2014: Das norwegische Ehepaar May-Britt und Edvard Moser sowie John O'Keefe (USA/Großbritannien) für die Entdeckung eines Navis im Hirn: Sie fanden grundlegende Strukturen unseres Orientierungssinns.
2013: Thomas Südhof (gebürtig in Deutschland) sowie James Rothman (USA) und Randy Schekman (USA) für die Entdeckung von wesentlichen Transportmechanismen in Zellen.
2012: Der Brite John Gurdon und der Japaner Shinya Yamanaka für die Rückprogrammierung erwachsener Körperzellen in den embryonalen Zustand.
2011: Bruce Beutler (USA) und Jules Hoffmann (Frankreich) für Arbeiten zur Alarmierung des angeborenen Abwehrsystems. Ralph Steinman aus Kanada entdeckte Zellen, die das erworbene Immunsystem aktivieren. Er war kurz vor der Verkündung gestorben und bekam den Preis posthum.
2010: Der Brite Robert Edwards für die Entwicklung der Reagenzglas-Befruchtung.
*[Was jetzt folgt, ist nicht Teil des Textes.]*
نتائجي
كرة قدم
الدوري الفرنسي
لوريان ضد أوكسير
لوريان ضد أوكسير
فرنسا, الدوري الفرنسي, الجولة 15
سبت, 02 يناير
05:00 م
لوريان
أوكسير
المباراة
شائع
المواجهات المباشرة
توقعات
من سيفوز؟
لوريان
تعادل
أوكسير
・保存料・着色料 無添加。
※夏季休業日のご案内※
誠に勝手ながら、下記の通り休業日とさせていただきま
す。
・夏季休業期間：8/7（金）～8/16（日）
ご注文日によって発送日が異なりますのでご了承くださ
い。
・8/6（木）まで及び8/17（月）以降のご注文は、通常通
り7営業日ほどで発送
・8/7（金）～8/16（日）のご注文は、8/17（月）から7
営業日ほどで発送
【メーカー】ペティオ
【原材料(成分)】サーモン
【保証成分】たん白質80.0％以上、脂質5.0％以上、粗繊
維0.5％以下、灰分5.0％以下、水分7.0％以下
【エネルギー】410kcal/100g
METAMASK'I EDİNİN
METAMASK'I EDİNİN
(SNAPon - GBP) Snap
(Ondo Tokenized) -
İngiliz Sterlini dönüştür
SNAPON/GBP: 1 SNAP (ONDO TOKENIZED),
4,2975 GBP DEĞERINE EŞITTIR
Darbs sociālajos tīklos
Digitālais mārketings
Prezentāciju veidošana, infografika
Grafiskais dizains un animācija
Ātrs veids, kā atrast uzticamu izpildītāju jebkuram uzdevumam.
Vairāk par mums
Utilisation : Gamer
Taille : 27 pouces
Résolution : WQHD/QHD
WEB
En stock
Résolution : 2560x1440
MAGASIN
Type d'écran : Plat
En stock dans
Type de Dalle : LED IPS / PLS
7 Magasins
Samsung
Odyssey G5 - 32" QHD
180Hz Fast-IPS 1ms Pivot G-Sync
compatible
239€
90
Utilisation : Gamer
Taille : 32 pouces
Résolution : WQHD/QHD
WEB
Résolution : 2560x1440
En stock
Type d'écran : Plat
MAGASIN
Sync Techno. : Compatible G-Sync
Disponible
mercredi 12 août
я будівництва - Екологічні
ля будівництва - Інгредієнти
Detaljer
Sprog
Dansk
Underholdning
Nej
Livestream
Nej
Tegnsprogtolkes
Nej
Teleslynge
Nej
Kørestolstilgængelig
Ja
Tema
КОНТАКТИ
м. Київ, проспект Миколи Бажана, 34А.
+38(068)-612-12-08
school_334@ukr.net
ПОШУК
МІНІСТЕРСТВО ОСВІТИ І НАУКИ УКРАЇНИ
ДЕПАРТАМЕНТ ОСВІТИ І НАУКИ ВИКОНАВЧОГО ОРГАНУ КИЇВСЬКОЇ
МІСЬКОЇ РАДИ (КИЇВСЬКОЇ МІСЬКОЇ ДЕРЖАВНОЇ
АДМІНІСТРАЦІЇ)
2009: Elizabeth Blackburn, Carol Greider und Jack Szostak (alle USA) für die Erforschung der Zellalterung.
2008: Harald zur Hausen (Deutschland) für die Entdeckung der Papilloma-Viren, die Gebärmutterhalskrebs auslösen, sowie die Franzosen Françoise Barré-Sinoussi und Luc Montagnier für die Entdeckung des Aidserregers HIV.